To help, we partnered with Coalfire to provide our readers with the below top five tips to ensure a speedy transition. For further reading, you can also check out our joint-byline with Andrew Hicks of Coalfire that “Electronic Health Report” published, as well as our press release that we issued today.

  1. Know if you need to be compliant. Many people do not realize that shredding companies and office cleaning crews that may see patient data without realizing it are now liable. Anyone that has access to PHI, regardless of their position and how far removed they are from the covered entity, is now in full scope.
  2. Take a solid inventory of where data lives. Data is constantly being transmitted back and forth via applications, web servers and file servers. However, many organizations lack a comprehensive inventory of where all of this data lives. This makes it difficult to accurately assess the risk of data storage. Participants must be able to control physical and logical access to patient information and proactively protect against inappropriate access to the data at every exchange point. This is impossible to achieve without a solid inventory.
  3. Conduct a risk analysis and data classification. Under HIPAA, there is a clear requirement that companies need to complete a thorough risk assessment of the storage, processing and transition of ePHI data. This risk to data needs to be clearly defined and any control gaps need to be outlined.
  4. Control the flow of ePHI data via mobile devices.

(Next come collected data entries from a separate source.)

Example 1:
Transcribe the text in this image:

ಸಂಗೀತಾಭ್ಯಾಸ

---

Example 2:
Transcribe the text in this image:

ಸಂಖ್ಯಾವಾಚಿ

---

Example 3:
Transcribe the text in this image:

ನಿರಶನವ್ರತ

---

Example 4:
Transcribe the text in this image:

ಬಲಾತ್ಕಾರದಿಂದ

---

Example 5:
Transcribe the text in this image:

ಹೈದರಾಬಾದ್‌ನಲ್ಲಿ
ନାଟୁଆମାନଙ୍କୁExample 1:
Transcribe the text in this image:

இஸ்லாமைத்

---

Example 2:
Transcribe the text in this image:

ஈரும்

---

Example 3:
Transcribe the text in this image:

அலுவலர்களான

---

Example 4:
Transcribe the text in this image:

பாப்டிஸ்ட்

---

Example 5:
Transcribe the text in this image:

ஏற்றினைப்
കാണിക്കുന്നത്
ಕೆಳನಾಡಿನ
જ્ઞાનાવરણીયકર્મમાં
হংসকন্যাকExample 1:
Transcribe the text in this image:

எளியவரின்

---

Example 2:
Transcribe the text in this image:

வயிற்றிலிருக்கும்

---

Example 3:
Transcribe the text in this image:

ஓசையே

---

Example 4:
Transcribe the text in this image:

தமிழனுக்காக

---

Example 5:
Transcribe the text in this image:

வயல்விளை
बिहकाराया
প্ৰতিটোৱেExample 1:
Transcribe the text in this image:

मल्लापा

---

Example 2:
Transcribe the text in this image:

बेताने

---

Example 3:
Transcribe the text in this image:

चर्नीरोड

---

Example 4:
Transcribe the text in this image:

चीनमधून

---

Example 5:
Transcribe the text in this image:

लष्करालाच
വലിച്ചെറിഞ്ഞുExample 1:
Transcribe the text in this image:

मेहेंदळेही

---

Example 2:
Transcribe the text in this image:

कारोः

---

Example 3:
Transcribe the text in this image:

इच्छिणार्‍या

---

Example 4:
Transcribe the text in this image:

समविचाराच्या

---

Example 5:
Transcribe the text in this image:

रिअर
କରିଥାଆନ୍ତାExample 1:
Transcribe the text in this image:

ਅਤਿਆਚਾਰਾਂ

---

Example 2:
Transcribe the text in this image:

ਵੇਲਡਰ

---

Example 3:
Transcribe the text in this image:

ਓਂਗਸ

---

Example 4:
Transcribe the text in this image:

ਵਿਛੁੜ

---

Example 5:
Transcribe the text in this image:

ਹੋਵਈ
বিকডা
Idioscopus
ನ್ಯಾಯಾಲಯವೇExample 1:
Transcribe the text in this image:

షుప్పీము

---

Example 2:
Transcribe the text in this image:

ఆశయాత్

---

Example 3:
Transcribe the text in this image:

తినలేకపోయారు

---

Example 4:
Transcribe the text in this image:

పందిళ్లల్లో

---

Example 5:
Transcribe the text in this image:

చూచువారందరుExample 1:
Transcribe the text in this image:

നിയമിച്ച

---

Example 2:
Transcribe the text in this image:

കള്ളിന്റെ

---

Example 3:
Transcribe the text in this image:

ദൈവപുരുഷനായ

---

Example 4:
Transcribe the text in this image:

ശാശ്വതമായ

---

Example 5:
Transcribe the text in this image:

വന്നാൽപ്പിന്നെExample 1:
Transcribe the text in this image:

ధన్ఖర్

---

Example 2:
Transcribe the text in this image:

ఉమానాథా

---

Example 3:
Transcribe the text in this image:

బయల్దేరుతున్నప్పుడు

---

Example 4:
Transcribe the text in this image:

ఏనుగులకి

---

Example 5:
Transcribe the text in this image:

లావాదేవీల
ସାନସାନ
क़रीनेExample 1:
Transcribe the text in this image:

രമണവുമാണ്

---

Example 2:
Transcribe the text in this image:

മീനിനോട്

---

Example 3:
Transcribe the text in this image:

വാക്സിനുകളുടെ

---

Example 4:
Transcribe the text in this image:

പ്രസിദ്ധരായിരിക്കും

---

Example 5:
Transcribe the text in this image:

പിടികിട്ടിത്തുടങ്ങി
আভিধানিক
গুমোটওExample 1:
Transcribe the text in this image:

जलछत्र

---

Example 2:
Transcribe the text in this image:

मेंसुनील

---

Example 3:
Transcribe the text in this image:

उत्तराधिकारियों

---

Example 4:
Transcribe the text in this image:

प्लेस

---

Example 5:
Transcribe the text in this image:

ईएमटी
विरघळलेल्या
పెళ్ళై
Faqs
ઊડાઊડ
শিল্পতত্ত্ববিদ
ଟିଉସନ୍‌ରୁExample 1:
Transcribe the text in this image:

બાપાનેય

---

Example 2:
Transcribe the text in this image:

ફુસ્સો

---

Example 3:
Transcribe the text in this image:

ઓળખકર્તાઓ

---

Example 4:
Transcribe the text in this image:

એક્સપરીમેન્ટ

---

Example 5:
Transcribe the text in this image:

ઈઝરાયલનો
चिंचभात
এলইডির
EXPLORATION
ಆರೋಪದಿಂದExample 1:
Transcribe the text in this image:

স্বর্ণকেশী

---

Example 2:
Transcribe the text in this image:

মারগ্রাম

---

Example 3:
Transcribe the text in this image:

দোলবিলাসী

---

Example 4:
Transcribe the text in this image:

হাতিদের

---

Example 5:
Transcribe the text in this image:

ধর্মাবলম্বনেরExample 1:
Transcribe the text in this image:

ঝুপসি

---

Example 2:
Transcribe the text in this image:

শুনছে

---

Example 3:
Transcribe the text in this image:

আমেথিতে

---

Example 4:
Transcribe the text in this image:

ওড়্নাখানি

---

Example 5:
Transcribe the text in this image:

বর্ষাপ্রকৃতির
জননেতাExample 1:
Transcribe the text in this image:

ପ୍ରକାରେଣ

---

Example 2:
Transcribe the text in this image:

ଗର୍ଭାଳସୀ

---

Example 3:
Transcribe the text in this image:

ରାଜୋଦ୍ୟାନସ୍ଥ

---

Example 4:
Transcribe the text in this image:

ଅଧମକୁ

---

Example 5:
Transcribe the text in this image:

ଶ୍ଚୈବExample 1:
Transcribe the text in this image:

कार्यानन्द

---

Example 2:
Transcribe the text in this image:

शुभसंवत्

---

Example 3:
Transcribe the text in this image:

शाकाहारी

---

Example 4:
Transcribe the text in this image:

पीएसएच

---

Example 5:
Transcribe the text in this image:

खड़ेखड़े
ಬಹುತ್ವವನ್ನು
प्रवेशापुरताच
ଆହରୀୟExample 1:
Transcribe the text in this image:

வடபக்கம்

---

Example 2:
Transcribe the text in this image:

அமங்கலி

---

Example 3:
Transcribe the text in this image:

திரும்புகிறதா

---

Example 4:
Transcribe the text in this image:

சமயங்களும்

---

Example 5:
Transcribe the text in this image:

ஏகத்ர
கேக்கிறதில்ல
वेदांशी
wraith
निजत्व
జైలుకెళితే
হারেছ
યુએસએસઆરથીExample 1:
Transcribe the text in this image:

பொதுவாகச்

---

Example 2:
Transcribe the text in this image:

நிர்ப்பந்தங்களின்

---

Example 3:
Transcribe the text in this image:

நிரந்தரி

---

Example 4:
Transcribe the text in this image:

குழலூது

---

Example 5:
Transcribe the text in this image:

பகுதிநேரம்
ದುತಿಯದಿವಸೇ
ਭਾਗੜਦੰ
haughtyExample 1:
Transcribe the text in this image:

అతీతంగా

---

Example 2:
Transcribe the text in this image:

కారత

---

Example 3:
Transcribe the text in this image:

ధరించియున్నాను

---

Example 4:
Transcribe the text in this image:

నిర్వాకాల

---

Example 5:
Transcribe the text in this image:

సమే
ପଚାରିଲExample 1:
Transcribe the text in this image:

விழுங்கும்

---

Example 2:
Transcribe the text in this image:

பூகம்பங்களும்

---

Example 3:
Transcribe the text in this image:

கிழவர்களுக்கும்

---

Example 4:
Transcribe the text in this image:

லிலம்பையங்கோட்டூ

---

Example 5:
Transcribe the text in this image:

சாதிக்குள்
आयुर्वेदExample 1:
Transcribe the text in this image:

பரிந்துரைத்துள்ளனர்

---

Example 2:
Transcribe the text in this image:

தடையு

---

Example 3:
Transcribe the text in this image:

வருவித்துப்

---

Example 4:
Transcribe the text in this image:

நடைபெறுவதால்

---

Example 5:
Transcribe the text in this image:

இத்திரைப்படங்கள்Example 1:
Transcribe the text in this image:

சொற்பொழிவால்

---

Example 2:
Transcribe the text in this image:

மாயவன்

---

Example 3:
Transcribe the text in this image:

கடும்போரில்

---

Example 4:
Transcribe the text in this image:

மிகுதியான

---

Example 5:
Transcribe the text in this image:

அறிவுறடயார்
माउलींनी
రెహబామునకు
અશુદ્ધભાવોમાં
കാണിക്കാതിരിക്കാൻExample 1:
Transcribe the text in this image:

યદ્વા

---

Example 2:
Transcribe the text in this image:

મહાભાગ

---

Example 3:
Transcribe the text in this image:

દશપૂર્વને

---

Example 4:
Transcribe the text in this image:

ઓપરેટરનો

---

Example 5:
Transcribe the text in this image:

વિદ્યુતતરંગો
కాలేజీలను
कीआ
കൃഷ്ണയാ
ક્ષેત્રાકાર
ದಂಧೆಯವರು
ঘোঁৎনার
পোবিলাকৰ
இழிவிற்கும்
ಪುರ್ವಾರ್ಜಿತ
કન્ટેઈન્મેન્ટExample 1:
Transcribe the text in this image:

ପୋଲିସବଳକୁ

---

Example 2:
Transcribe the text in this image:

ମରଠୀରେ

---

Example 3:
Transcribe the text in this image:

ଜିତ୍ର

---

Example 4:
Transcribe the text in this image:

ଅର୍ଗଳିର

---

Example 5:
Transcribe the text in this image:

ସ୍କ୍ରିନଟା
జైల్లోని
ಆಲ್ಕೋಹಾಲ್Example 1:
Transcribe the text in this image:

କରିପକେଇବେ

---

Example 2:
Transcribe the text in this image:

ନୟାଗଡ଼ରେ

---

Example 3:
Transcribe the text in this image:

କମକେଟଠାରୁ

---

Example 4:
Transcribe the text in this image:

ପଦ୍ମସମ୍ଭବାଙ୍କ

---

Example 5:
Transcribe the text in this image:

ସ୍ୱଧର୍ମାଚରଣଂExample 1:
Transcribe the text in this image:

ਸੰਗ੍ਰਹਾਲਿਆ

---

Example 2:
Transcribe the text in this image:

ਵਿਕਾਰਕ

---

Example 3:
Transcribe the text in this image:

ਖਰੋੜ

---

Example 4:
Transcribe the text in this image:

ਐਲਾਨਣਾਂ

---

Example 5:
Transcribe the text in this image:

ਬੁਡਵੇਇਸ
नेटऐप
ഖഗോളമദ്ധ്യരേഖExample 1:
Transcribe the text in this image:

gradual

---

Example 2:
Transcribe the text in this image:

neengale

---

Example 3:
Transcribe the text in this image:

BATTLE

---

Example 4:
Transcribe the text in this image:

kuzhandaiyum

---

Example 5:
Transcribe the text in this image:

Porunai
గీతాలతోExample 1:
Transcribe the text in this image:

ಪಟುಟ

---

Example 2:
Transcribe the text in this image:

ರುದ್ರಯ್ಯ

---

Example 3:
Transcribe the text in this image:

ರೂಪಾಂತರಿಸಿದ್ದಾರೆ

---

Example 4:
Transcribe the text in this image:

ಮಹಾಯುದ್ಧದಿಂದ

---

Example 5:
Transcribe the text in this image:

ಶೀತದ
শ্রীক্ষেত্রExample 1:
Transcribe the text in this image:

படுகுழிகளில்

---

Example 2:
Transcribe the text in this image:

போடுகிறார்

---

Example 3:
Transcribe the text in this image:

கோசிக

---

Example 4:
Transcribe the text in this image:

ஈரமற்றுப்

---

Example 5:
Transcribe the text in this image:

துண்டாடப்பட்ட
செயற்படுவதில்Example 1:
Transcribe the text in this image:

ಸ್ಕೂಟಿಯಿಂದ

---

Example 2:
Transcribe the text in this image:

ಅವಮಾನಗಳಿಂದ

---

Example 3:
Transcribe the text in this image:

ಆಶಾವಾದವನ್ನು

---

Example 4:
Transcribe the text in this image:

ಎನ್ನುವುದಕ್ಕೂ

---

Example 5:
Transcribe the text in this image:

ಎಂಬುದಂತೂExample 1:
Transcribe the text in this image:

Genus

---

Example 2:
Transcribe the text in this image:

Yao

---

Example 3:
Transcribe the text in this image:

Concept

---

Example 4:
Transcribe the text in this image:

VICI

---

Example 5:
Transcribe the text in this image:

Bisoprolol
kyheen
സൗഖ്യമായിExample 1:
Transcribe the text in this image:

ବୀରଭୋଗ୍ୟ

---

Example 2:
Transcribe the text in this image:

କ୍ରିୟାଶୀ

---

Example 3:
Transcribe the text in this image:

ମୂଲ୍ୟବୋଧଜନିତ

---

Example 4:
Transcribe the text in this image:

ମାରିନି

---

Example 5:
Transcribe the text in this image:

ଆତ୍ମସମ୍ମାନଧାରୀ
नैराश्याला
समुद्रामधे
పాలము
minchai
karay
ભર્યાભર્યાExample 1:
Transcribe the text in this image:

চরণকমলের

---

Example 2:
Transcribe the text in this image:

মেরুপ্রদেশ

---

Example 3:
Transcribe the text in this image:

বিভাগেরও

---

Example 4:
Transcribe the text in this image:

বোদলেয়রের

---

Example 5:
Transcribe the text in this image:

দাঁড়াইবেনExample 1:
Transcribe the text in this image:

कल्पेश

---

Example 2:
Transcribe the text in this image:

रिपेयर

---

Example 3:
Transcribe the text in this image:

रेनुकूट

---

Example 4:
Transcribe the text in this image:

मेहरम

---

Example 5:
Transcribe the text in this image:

While there is not a specific requirement within HIPAA that addresses mobile devices, tablets and smartphones frequently hold ePHI data. Organizations need to implement corporate BYOD policies and have controls in place including passwords and remote capabilities to protect this data.
  5. Know the definition of encryption. There seems to be a lot of confusion around encryption as many people translate this addressable specification as being optional. Some organizations see “encryption” and after evaluating what it entails, decide that it costs too much money or is too difficult to implement. If there is a security breach, HHS officials will first ask if the data was encrypted. If the answer is no, the investigation can easily lead to fines, penalties and negative publicity. We recommend that our partners and clients conduct a thorough risk assessment to document all controls that may be at risk. This documentation serves as a road map for developing action items based on priority or level of risk. When a breach occurs, organizations need to demonstrate their due diligence to show that all risks were acknowledged, especially those that cannot be technically met. We cannot stress enough how thorough this documentation should be – it should be supported through a risk management program and updated at least annually or with the introduction of new risks. We have seen documentation ranging from 20 to 100+ pages; anything less than that will be insufficient.